Say how many lines in the material below hold the word "productivity", and say nothing else.

-------- DATA FOR THE TASK

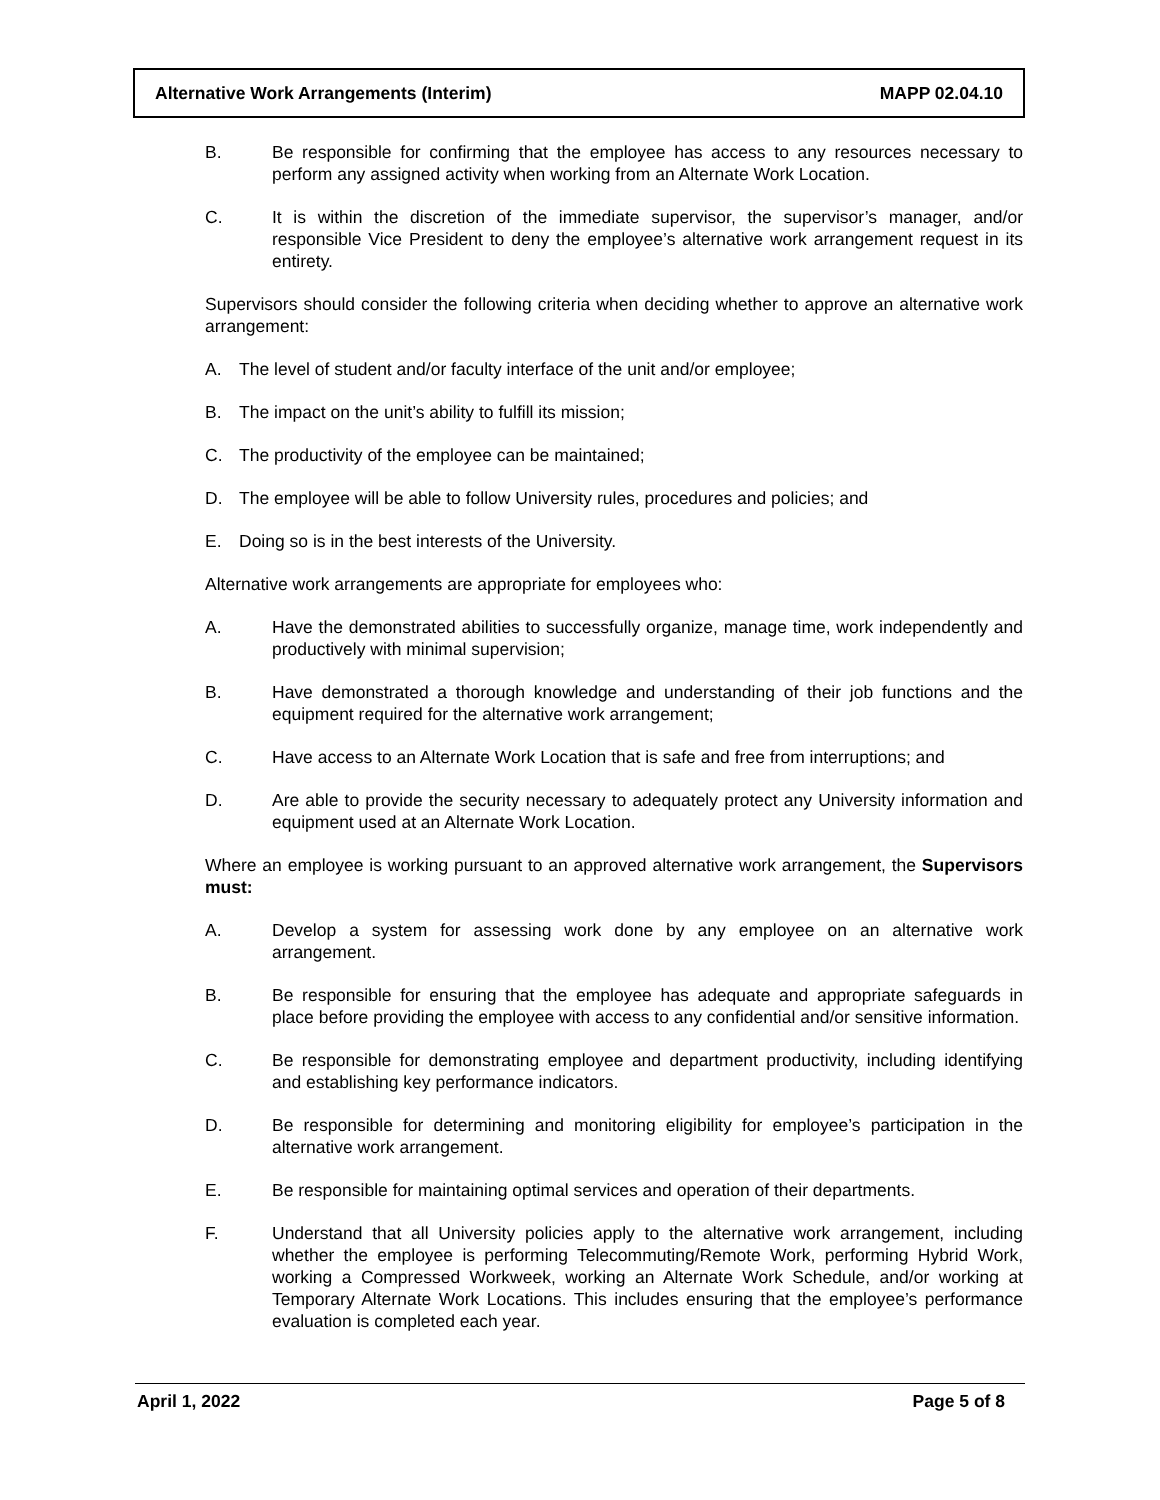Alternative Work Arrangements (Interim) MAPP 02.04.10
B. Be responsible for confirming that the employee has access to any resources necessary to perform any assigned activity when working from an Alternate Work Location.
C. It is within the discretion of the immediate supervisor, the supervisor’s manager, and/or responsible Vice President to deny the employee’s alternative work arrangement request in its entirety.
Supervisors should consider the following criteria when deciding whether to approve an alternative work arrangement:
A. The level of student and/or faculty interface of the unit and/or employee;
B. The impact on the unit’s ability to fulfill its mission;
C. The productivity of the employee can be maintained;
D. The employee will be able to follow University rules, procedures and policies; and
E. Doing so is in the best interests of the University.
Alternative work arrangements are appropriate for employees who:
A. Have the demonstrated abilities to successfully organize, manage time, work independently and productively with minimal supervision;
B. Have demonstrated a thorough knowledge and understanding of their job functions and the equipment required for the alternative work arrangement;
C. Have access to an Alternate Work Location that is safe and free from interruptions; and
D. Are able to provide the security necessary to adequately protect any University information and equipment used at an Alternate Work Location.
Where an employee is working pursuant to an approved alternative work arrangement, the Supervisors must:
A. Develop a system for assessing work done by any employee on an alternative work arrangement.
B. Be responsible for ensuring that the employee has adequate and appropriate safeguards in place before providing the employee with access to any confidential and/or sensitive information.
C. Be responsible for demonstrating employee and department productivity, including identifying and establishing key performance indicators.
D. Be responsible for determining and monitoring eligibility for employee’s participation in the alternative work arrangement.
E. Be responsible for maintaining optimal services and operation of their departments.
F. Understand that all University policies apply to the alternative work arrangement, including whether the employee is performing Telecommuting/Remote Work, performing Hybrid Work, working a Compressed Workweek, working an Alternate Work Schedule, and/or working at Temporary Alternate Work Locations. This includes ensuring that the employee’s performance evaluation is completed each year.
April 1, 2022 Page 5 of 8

----------------

* **EXERCISE SOLUTION**: 2